DATA SUPPLIED: Begin

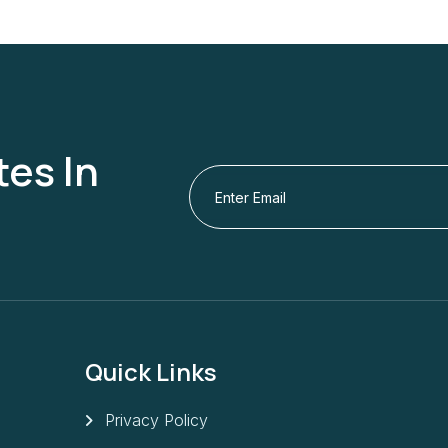
es In
Quick Links
Privacy Policy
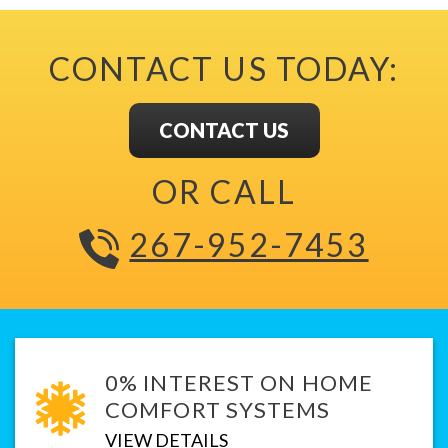
CONTACT US TODAY:
CONTACT US
OR CALL
267-952-7453
0% INTEREST ON HOME
COMFORT SYSTEMS
VIEW DETAILS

DATA SUPPLIED: End

* WHAT THE TASK REQUIRES *
Render the text lines of the listing above as a Markdown table with the columns Row and Line, numbering the rows in order. Leave out the pictures and any blank lines.

* SOLUTION TO THIS PROBLEM *
| Row | Line |
|---|---|
| 1 | es In |
| 2 | Quick Links |
| 3 | Privacy Policy |
| 4 | CONTACT US TODAY: |
| 5 | CONTACT US |
| 6 | OR CALL |
| 7 | 267-952-7453 |
| 8 | 0% INTEREST ON HOME |
| 9 | COMFORT SYSTEMS |
| 10 | VIEW DETAILS |